ROME — The 32 victims of the Costa Concordia shipwreck didn't die because the luxury cruise liner crashed into a reef, but due to "chaos, delays, errors" under the captain's watch, a prosecutor contended in final arguments Friday.
Francesco Schettino, who captained the Costa Crociere vessel when it capsized in 2012 near tiny Giglio island off the Tuscan coast, is being tried for manslaughter, causing the shipwreck and abandoning the Concordia while many passengers and crew members were still aboard.

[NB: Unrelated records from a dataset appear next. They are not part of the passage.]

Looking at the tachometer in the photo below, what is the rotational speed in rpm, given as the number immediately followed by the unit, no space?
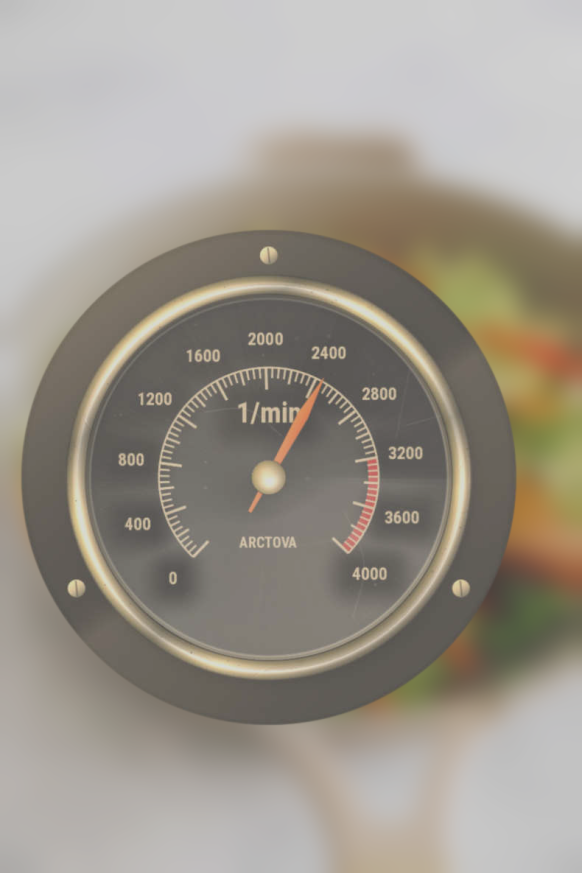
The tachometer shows 2450rpm
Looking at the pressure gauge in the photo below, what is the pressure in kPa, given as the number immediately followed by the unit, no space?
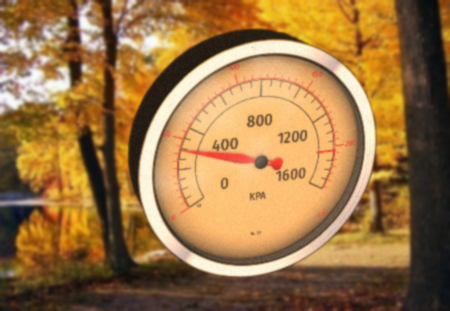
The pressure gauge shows 300kPa
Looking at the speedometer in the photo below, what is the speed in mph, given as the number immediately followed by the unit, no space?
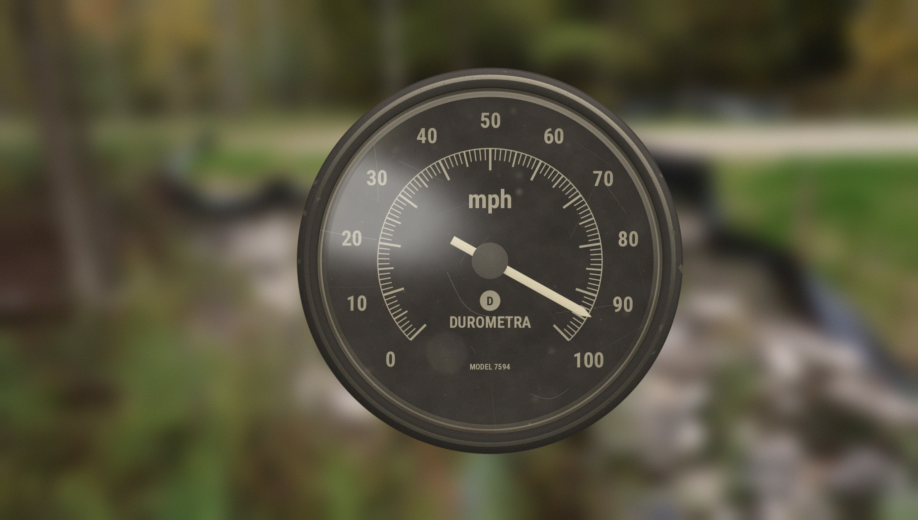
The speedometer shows 94mph
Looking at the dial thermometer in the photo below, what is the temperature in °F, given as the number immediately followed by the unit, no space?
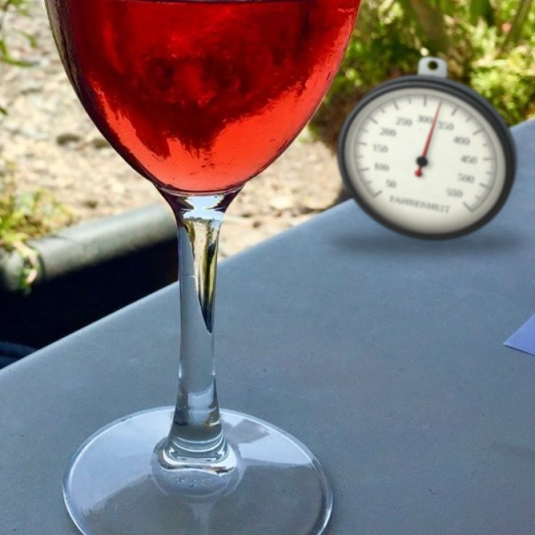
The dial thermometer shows 325°F
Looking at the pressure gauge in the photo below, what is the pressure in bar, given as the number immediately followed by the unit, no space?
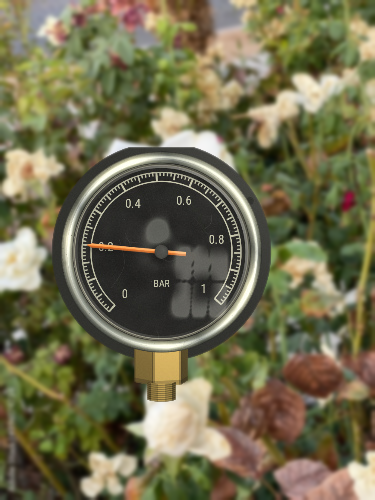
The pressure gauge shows 0.2bar
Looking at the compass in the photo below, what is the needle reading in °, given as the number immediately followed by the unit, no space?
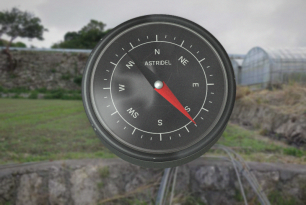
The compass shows 140°
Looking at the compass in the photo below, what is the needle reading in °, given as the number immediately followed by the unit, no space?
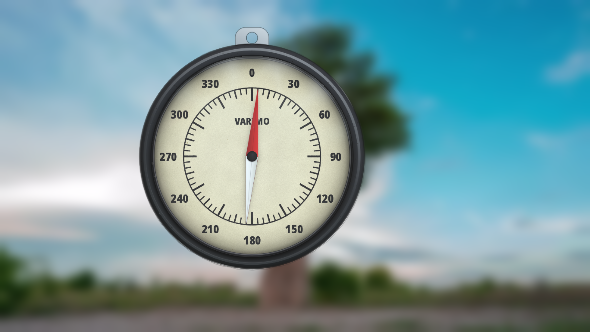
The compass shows 5°
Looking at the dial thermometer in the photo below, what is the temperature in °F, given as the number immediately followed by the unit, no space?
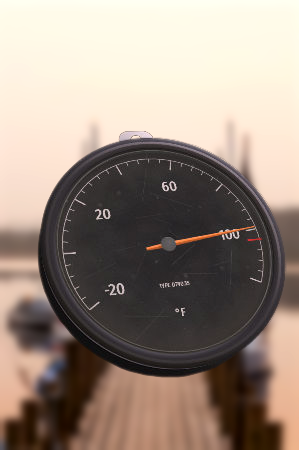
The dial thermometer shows 100°F
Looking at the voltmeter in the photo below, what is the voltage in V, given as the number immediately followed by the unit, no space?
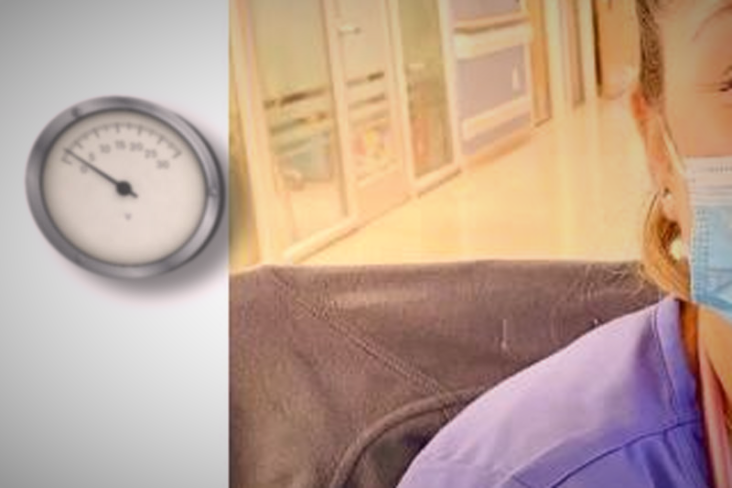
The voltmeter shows 2.5V
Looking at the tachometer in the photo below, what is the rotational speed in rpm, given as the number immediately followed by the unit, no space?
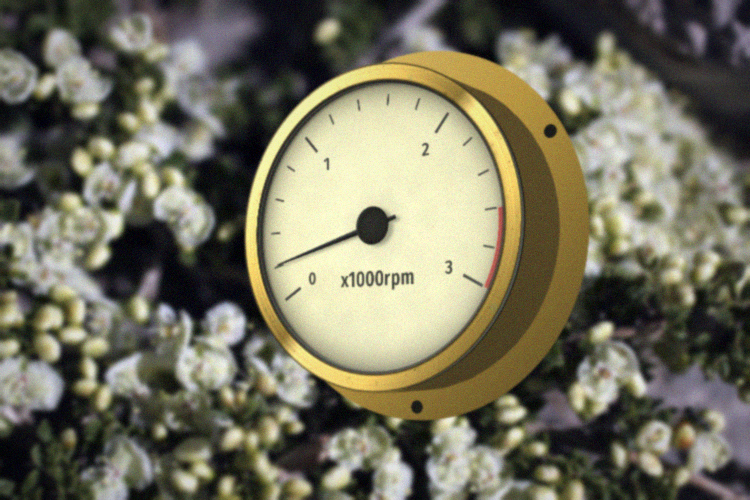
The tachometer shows 200rpm
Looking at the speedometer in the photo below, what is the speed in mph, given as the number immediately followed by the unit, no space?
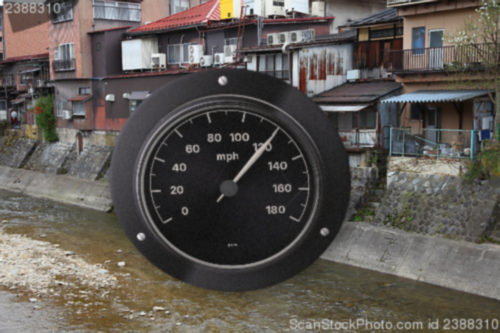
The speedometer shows 120mph
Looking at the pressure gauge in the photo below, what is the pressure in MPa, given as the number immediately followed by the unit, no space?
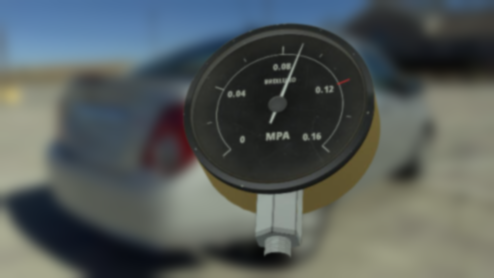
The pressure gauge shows 0.09MPa
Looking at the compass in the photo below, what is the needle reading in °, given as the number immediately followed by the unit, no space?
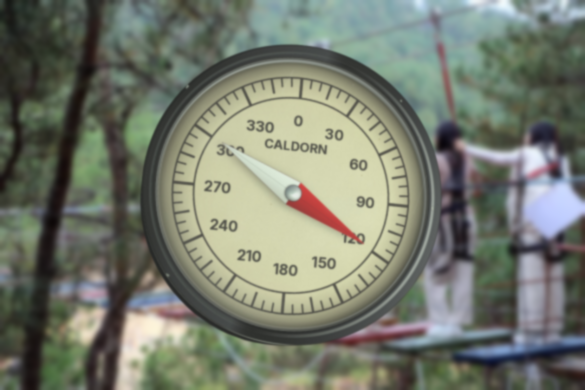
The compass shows 120°
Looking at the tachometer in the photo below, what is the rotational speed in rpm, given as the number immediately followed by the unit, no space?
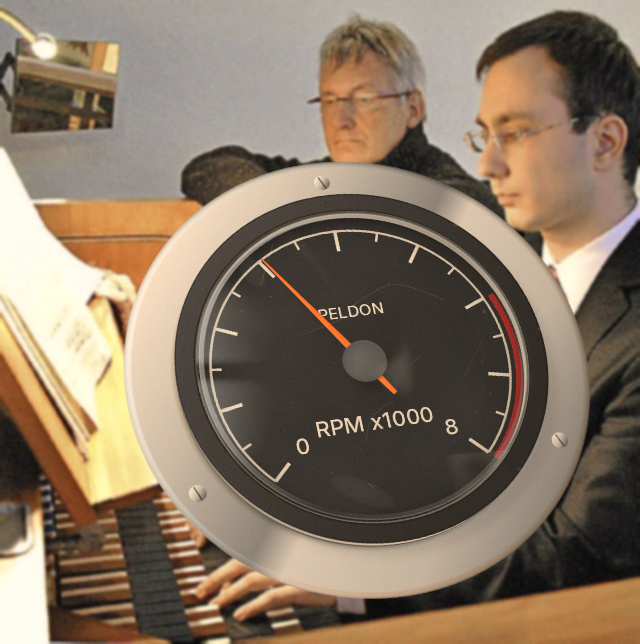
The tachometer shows 3000rpm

"Not one of the 32 victims of the Costa Concordia died because of the gash, because of the impact" against the jagged reef, which sliced open a side of the hull, argued Prosecutor Alessandro Leopizzi. "But all the dead on the ship were done in by the chaos, by the delays, by the errors after impact, in the moments of the emergency" under Schettino's handling.
Schettino, the sole defendant in the trial in the city of Grosseto, risks up to 20 years in prison if convicted. A verdict is expected late next week.
Five other Costa Crociere employees who were indicted in the case were allowed to enter plea bargains and none is serving prison time.
Autopsies found that victims drowned, either in the sea when they jumped or fell overboard when the ship began to tilt on its side and lifeboats could no longer be launched, or when they fell into empty elevator shafts filled with water.
Survivors testified the evacuation was delayed and chaotically handled.
Schettino left while many were still aboard and defied an Italian coast guard official's demands he return aboard.
He testified that the reef wasn't on the Concordia's nautical charts and that he left the ship to direct evacuation from the island.